Wei Yan,Hookeun Lee,Eric W Deutsch,Catherine A Lazaro,Weiliang Tang,Eric Chen,Nelson Fausto,Michael G Katze,Ruedi Aebersold
DOI: https://doi.org/10.1074/mcp.D400001-MCP200
2004-01-01
Abstract:Proteins from human liver carcinoma Huh7 cells, representing transformed liver cells, and cultured primary human fetal hepatocytes (HFH) and human HH4 hepatocytes, representing nontransformed liver cells, were extracted and processed for proteome analysis. Proteins from stimulated cells (interferon-alpha treatment for the Huh7 and HFH cells and induction of hepatitis C virus [HCV] proteins for the HH4 cells) and corresponding control cells were labeled with light and heavy cleavable ICAT reagents, respectively. The labeled samples were combined, trypsinized, and subject to cation-exchange and avidin-affinity chromatographies.
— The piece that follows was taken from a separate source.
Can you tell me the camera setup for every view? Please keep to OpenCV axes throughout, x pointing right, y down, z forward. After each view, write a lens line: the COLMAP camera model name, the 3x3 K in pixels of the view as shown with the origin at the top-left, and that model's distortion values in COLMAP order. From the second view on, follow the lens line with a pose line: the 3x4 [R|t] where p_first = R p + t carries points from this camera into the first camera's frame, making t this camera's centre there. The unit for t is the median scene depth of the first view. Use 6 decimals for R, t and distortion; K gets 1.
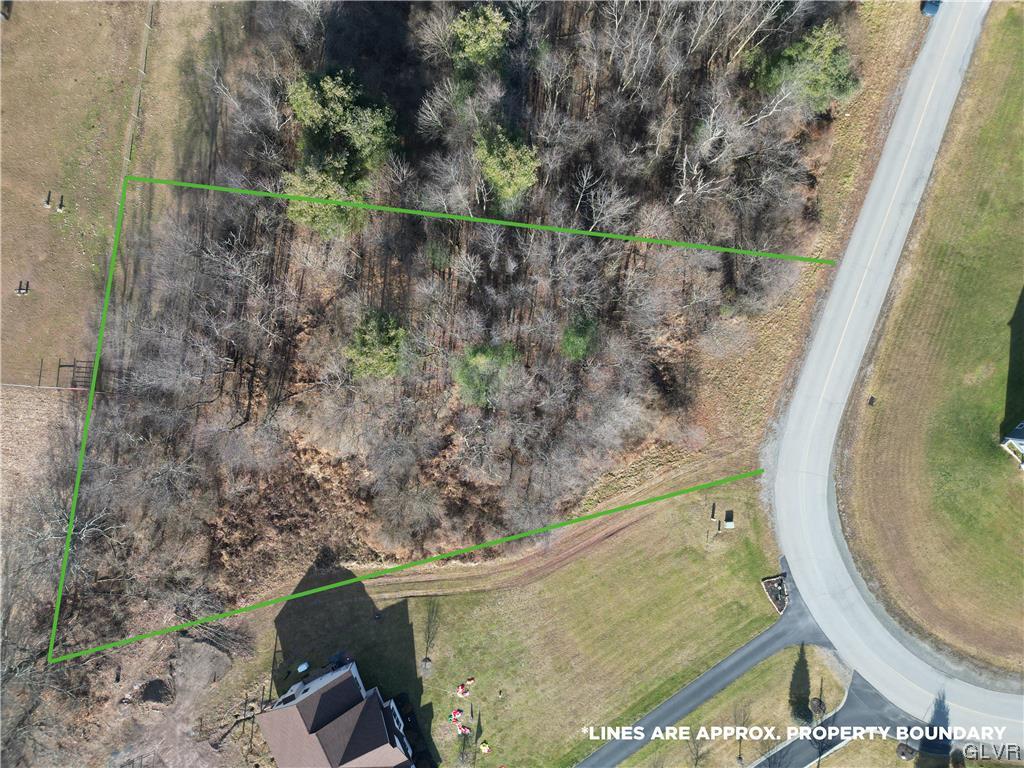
lens RADIAL K [[697.2, 0, 510.0], [0, 697.2, 380.6], [0, 0, 1]] dist [0.079077, -0.068834]
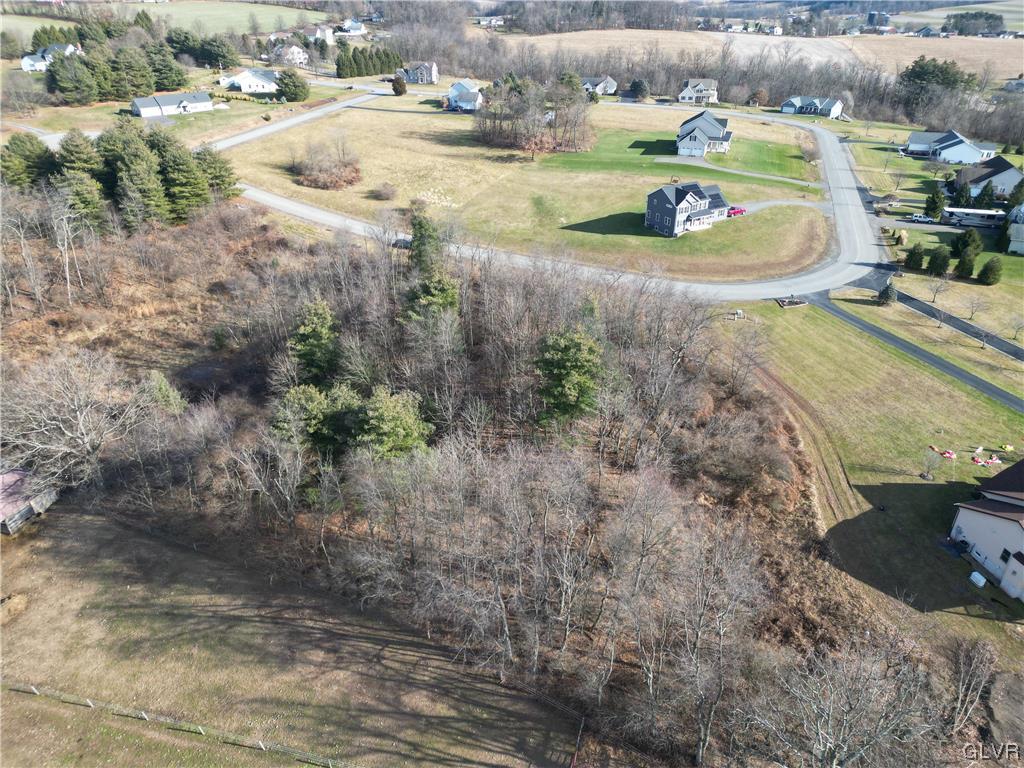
lens RADIAL K [[697.2, 0, 510.0], [0, 697.2, 380.6], [0, 0, 1]] dist [0.079077, -0.068834]
pose [[0.216005, -0.502724, 0.837025, -0.911074], [0.976270, 0.097627, -0.193303, 0.054820], [0.015462, 0.858917, 0.511882, 0.438280]]
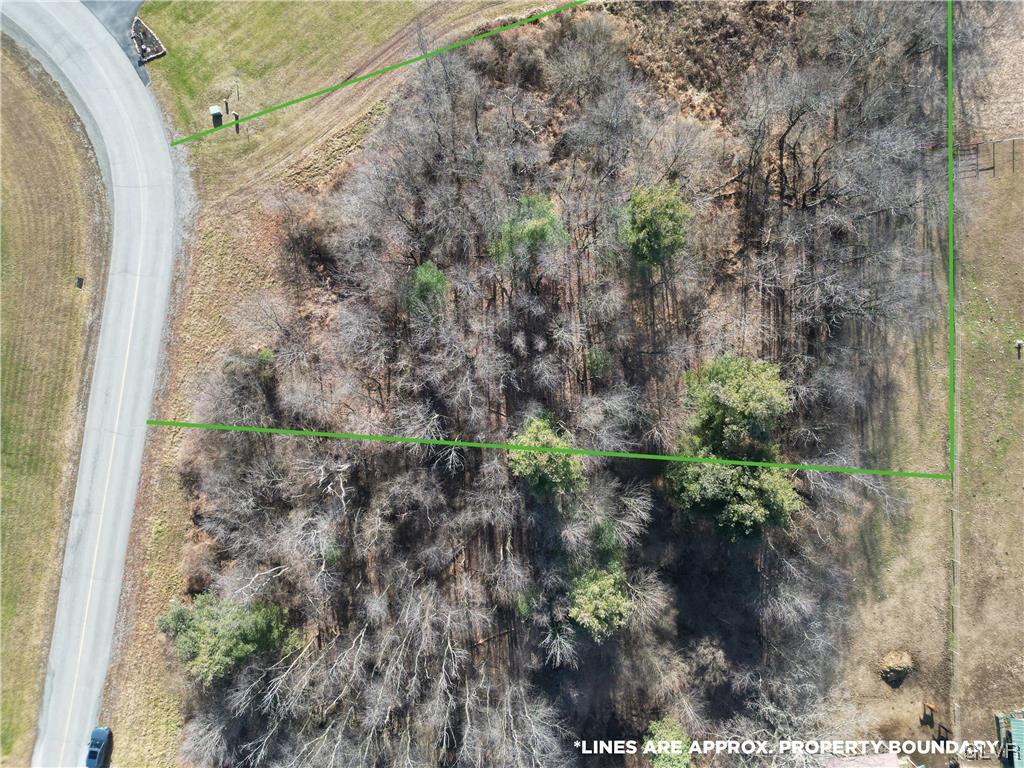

The resulting cysteine-containing peptides were analyzed by microcapillary LC-MS/MS. The MS/MS spectra were initially analyzed by searching the human International Protein Index database using the SEQUEST software (1). Subsequently, new statistical algorithms were applied to the collective SEQUEST search results of each experiment. First, the PeptideProphet software (2) was applied to discriminate true assignments of MS/MS spectra to peptide sequences from false assignments, to assign a probability value for each identified peptide, and to compute the sensitivity and error rate for the assignment of spectra to sequences in each experiment. Second, the ProteinProphet software (3) was used to infer the protein identifications and to compute probabilities that a protein had been correctly identified, based on the available peptide sequence evidence. The resulting protein lists were filtered by a ProteinProphet probability score p > or = 0.5, which corresponded to an error rate of less than 5%. A total of 1,296, 1,430, and 1,476 proteins or related protein groups were identified in three subdatasets from the Huh7, HFH, and HH4 cells, respectively. In total, these subdatasets contained 2,486 unique protein identifications from human liver cells. An increase of the threshold to p > or = 0.9 (corresponding to an error rate of less than 1%) resulted in 2,159 unique protein identifications (1,146, 1,235, and 1,318 for the Huh7, HFH, and HH4 cells, respectively).